Kemampuan guru dalam menciptakan suasana pengajaran yang kondusif ini merupakan indikator kreativitas dan efektivitas guru dalam mengajar. Hal tersebut dapat dicapai secara lebih baik jika guru dapat:
1)     Memusatkan pada kepribadiannya dalam mengajar,
2)     Menerapkan metode mengajar,
3)     Memusatkan pada proses dan produknya, dan
4)     Memusatkan pada kompetensi yang relevan.[8]
d.     Komponen Evaluasi Proses Belajar Mengajar
Komponen ini juga tidak kalah pentingnya dari komponen-komponen yang telah dipaparkan sebelumnya.
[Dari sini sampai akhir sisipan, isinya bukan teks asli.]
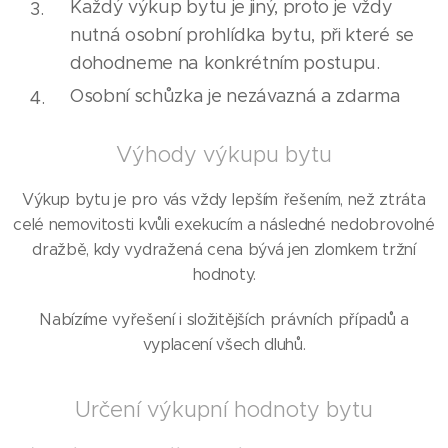
Každý výkup bytu je jiný, proto je vždy
nutná osobní prohlídka bytu, při které se
dohodneme na konkrétním postupu.
Osobní schůzka je nezávazná a zdarma
Výhody výkupu bytu
Výkup bytu je pro vás vždy lepším řešením, než ztráta
celé nemovitosti kvůli exekucím a následné nedobrovolné
dražbě, kdy vydražená cena bývá jen zlomkem tržní
hodnoty.
Nabízíme vyřešení i složitějších právních případů a
vyplacení všech dluhů.
Určení výkupní hodnoty bytu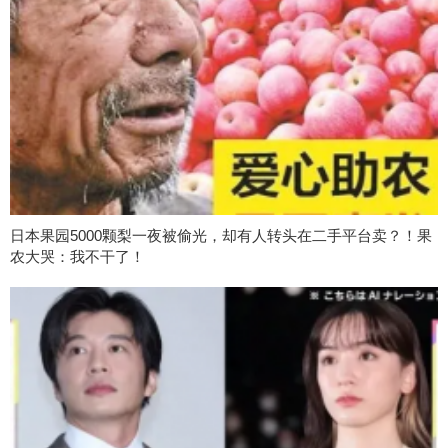
日本果园5000颗梨一夜被偷光，却有人转头在二手平台卖？！果
农大哭：我不干了！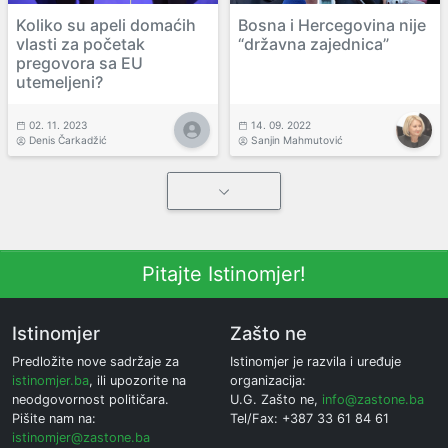
Koliko su apeli domaćih
Bosna i Hercegovina nije
vlasti za početak
“državna zajednica”
pregovora sa EU
utemeljeni?
02. 11. 2023
14. 09. 2022
Denis Čarkadžić
Sanjin Mahmutović
Pitajte Istinomjer!
Istinomjer
Zašto ne
Predložite nove sadržaje za
Istinomjer je razvila i uređuje
istinomjer.ba
, ili upozorite na
organizacija:
neodgovornost političara.
U.G. Zašto ne,
info@zastone.ba
Pišite nam na:
Tel/Fax: +387 33 61 84 61
istinomjer@zastone.ba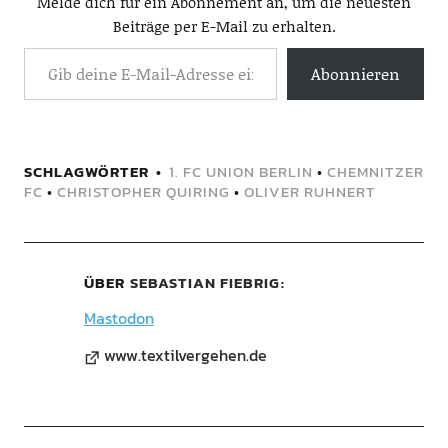
Melde dich für ein Abonnement an, um die neuesten
Beiträge per E-Mail zu erhalten.
Abonnieren
SCHLAGWÖRTER
1. FC UNION BERLIN
•
CHEMNITZER
FC
•
CHRISTOPHER QUIRING
•
OLIVER RUHNERT
ÜBER
SEBASTIAN FIEBRIG
Mastodon
www.textilvergehen.de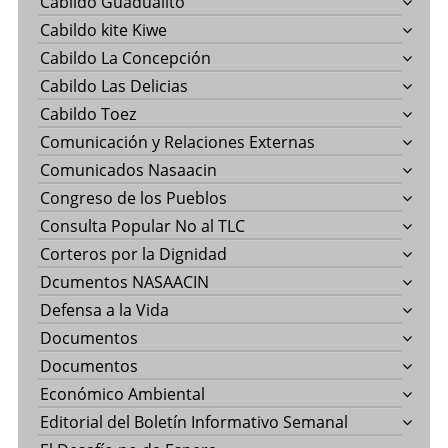
Cabildo Guadualito
Cabildo kite Kiwe
Cabildo La Concepción
Cabildo Las Delicias
Cabildo Toez
Comunicación y Relaciones Externas
Comunicados Nasaacin
Congreso de los Pueblos
Consulta Popular No al TLC
Corteros por la Dignidad
Dcumentos NASAACIN
Defensa a la Vida
Documentos
Documentos
Económico Ambiental
Editorial del Boletín Informativo Semanal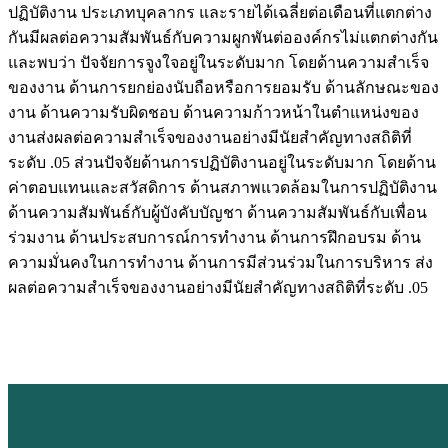
ปฏิบัติงาน ประเภทบุคลากร และรายได้เฉลี่ยต่อเดือนที่แตกต่าง
กันมีผลต่อความสัมพันธ์กับความผูกพันต่อองค์กรไม่แตกต่างกัน
และพบว่า ปัจจัยการจูงใจอยู่ในระดับมาก โดยด้านความสำเร็จ
ของงาน ด้านการยกย่องนับถือหรือการยอมรับ ด้านลักษณะของ
งาน ด้านความรับผิดชอบ ด้านความก้าวหน้าในตำแหน่งของ
งานส่งผลต่อความสำเร็จของงานอย่างมีนัยสำคัญทางสถิติที่
ระดับ .05 ส่วนปัจจัยด้านการปฏิบัติงานอยู่ในระดับมาก โดยด้าน
ค่าตอบแทนและสวัสดิการ ด้านสภาพแวดล้อมในการปฏิบัติงาน
ด้านความสัมพันธ์กับผู้บังคับบัญชา ด้านความสัมพันธ์กับเพื่อน
ร่วมงาน ด้านประสบการณ์การทำงาน ด้านการฝึกอบรม ด้าน
ความมั่นคงในการทำงาน ด้านการมีส่วนร่วมในการบริหาร ส่ง
ผลต่อความสำเร็จของงานอย่างมีนัยสำคัญทางสถิติที่ระดับ .05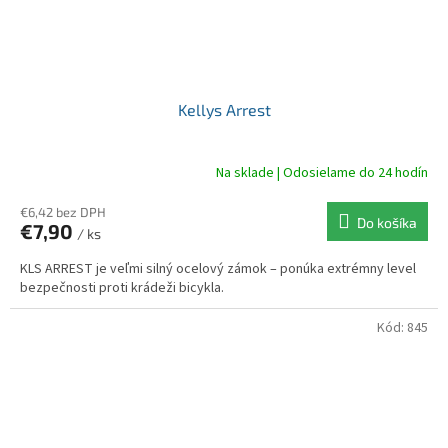
Kellys Arrest
Na sklade | Odosielame do 24 hodín
€6,42 bez DPH
Do košíka
€7,90
/ ks
KLS ARREST je veľmi silný ocelový zámok – ponúka extrémny level
bezpečnosti proti krádeži bicykla.
Kód:
845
Hal ini dikarenakan untuk mengetahui ketercapaian suatu tujuan kegiatan maka haruslah dilakukan evaluasi. Dengan evaluasi, maka suatu kegiatan dapat diketahui atau ditentukan tarap kemajuannya.[9] Berhasil atau tidaknya pendidikan Islam dalam mencapai tujuannya dapat dilihat setelah dilakukan evaluasi terhadap output yang dihasilkannya.[10] Abdul Mujib dkk mengungkapkan, bahwa untuk mengetahui pencapaian tujuan pembelajaran atau kompetensi yang diharapkan oleh peserta didik diperoleh melalui evaluasi.[11] Dengan kata lain penilaian atau evaluasi digunakan sebagai alat untuk menentukan suatu tujuan pendidikan dicapai atau tidak.[12] Atau untuk melihat sejauhmana hasil belajar siswa sudah mencapai tujuannya.
Dalam pendidikan, evaluasi merupakan salah satu komponen dari sistem pendidikan yang harus dilakukan secara sistematis dan terencana sebagai alat untuk mengukur keberhasilan atau target yang akan dicapai dalam proses pendidikan dan proses pembelajaran.[13]






DAFTAR PUSTAKA
Al-Rasyidin, dkk, Filsafat Pendidikan Islam Pendekatan Historis, Teoritis dan Prkatis, Jakarta: Ciputat Press, 2005.
Langgulung, Hasan, Manusia dan Pendidikan Suatu Analisa Psikologi dan Pendidikan, Cet. II, Jakarta: Pustaka Al-Husna, 1989.
Nata, Abudin, Ilmu Pendidikan Islam, Cet. I, Jakarta: Kencana Prenada Media Group, 2010.
Nurhayati, Anin, Inovasi Kurikulum: Telaah Terhadap Pengembangan Kurikulum Pendidikan Pesantren, Cet. I, Yogyakarta: Teras, 2010.
Ramayulis, Ilmu Pendidikan Islam, Cet. 10, Jakarta: Kalam Mulia, 2008.
S. Nasution, Kurikulum dan Pengajaran, t.t.: Bumi Aksara, 2008.
Subandijah, Pengembangan dan Inovasi Kurikulum, Cet. 2, Jakarta: PT. RajaGrafindo Persada, 1996.
Sudjana, Nana, Pembinaan dan Pengembangan Kurikulum di Sekolah, t.t.: Sinar Baru Algensindo, 2005.
Undang-Undang Nomor 20 Tahun 2003 tentang Sistem Pendidikan Nasional.